- **The data**
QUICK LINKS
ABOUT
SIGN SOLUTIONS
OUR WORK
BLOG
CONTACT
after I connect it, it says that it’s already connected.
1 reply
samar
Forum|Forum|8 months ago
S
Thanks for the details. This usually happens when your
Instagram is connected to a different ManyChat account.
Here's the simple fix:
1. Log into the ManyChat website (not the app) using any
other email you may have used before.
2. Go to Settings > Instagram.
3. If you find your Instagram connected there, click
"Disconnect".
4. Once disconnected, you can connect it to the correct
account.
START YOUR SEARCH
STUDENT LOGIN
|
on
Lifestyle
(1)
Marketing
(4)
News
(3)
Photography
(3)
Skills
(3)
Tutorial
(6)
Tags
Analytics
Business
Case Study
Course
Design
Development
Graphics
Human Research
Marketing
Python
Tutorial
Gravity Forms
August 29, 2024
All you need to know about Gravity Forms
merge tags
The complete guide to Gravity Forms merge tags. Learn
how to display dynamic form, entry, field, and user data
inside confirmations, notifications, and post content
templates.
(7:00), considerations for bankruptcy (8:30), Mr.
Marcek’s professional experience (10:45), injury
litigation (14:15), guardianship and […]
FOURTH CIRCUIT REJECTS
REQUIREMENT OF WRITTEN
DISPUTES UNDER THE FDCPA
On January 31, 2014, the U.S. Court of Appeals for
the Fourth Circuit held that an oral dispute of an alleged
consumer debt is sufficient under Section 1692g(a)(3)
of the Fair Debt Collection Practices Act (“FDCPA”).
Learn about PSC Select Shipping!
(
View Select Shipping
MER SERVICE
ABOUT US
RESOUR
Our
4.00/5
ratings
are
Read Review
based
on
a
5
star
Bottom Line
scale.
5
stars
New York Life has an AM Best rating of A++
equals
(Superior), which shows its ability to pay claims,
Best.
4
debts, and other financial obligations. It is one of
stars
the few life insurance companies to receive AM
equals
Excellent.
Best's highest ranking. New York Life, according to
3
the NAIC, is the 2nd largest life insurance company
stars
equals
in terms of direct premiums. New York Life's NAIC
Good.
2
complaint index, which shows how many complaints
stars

- **Task brief**
Write down again the exact lines running from the beginning of the data to the line containing "August 29, 2024", with both ends included.

- **Answer for this exercise**
QUICK LINKS
ABOUT
SIGN SOLUTIONS
OUR WORK
BLOG
CONTACT
after I connect it, it says that it’s already connected.
1 reply
samar
Forum|Forum|8 months ago
S
Thanks for the details. This usually happens when your
Instagram is connected to a different ManyChat account.
Here's the simple fix:
1. Log into the ManyChat website (not the app) using any
other email you may have used before.
2. Go to Settings > Instagram.
3. If you find your Instagram connected there, click
"Disconnect".
4. Once disconnected, you can connect it to the correct
account.
START YOUR SEARCH
STUDENT LOGIN
|
on
Lifestyle
(1)
Marketing
(4)
News
(3)
Photography
(3)
Skills
(3)
Tutorial
(6)
Tags
Analytics
Business
Case Study
Course
Design
Development
Graphics
Human Research
Marketing
Python
Tutorial
Gravity Forms
August 29, 2024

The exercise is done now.